Recent meta-analyses and review articles have summarized the literature on ML for renal tumor assessment [34, 35]. For example, Feng et al evaluated n = 58 patients to distinguish RCCs and fat-poor AMLs, achieving an accuracy of approximately 94% [20]. Kocak et al reported an accuracy of 85% in discriminating ccRCC and non-clear-cell RCC in 68 patients with a lower accuracy for renal tumor subtype assessment (69%) [21]. An AUC of up to 92% for selected renal tumor subtypes was achieved by Yu et al in 119 patients using radiomic features and SVMs, although the authors failed to comprehensively assess all tumor subtypes in one global model [17].

The aforementioned studies yield promising results but might be limited in their generalizability, given their focus on single-center CT studies of high quality and lack of external, independent testing. Still, suboptimal renal tumor CT studies are routinely encountered in radiological clinical practice given that referral patterns might result in urological patients that present with CT studies from external imaging centers.

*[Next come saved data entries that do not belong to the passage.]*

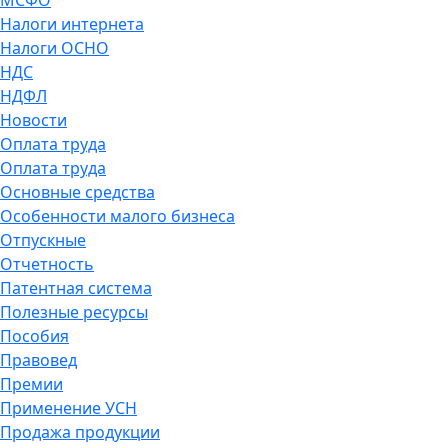
МСФО
Налоги интернета
Налоги ОСНО
НДС
НДФЛ
Новости
Оплата труда
Оплата труда
Основные средства
Особенности малого бизнеса
Отпускные
Отчетность
Патентная система
Полезные ресурсы
Пособия
Правовед
Премии
Применение УСН
Продажа продукции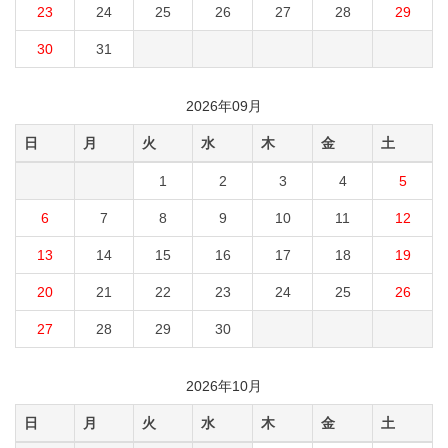
23
24
25
26
27
28
29
30
31
2026年09月
日
月
火
水
木
金
土
1
2
3
4
5
6
7
8
9
10
11
12
13
14
15
16
17
18
19
20
21
22
23
24
25
26
27
28
29
30
2026年10月
日
月
火
水
木
金
土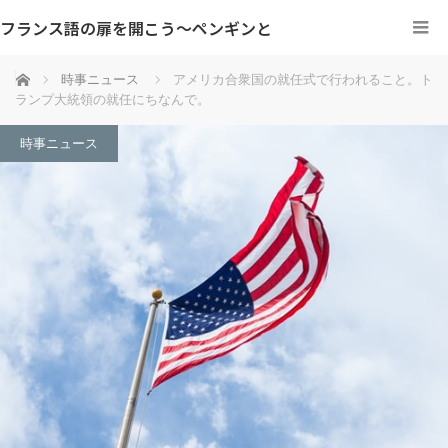
フランス語の扉を開こう～ペンギンと
ホーム
時事ニュース
アメリカ合衆国の就任式で行われること。ト
ランプ大統領の就任にちなんで。
時事ニュース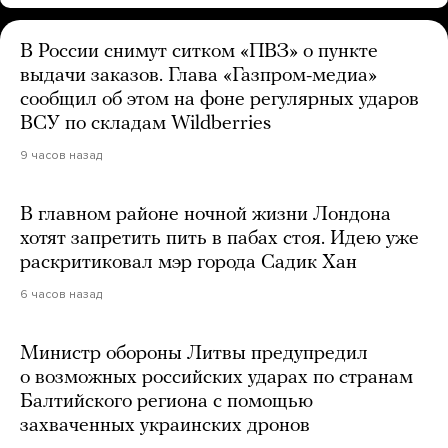
В России снимут ситком «ПВЗ» о пункте
выдачи заказов. Глава «Газпром-медиа»
сообщил об этом на фоне регулярных ударов
ВСУ по складам Wildberries
9 часов назад
В главном районе ночной жизни Лондона
хотят запретить пить в пабах стоя. Идею уже
раскритиковал мэр города Садик Хан
6 часов назад
Министр обороны Литвы предупредил
о возможных российских ударах по странам
Балтийского региона с помощью
захваченных украинских дронов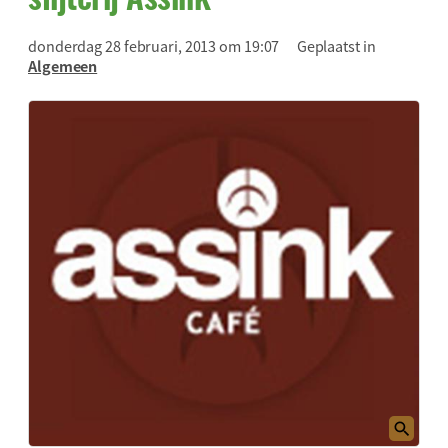
donderdag 28 februari, 2013 om 19:07
Geplaatst in
Algemeen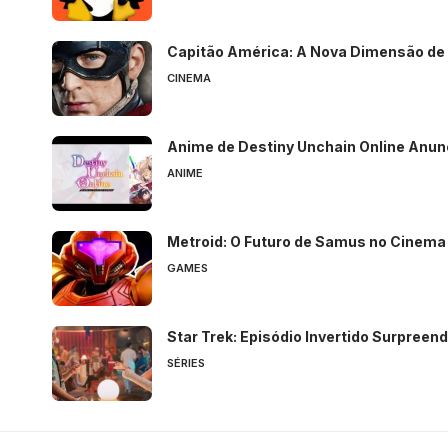
Capitão América: A Nova Dimensão de 
CINEMA
Anime de Destiny Unchain Online Anun
ANIME
Metroid: O Futuro de Samus no Cinem
GAMES
Star Trek: Episódio Invertido Surpreen
SÉRIES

Our study is not devoid of limitations. First, patients were accrued at two tertiary urological referral centers in Germany, which might limit the generalizability of our findings to a non-Caucasion population. Second, our analyses were restricted to the five most common renal tumor subtypes, thus not reflecting the diversity of renal neoplasms (i.e., cystic renal masses) encountered in clinical routine. This limits the a-priori applicability of the presented methods for individual patients. Third, due to the inclusion of patients with histopathologically assessed renal tumors in this study, patients with fat-rich AMLs that have been correctly identified on CT studies by radiologists were excluded. In a clinical cohort without this patient preselection, the presented methods might therefore yield different results. Finally, renal tumor subtypes have not been evaluated by radiologists in this study, which would have provided a comparative measure for the diagnostic performance of the ML algorithm.

Conclusions

Radiomic feature analyses acquired from clinical routine CT yielded robust results for renal tumor assessment on a large-scale independent testing dataset. Although radiologists routinely rely on arterial phase CT for renal tumor assessment and operative planning, radiomic features derived from arterial phase did not improve the accuracy of renal tumor subtype identification in our cohort using an XGB algorithm.

Given the results of this study, among all renal tumors, oncocytomas are the hardest to differentiate using CT.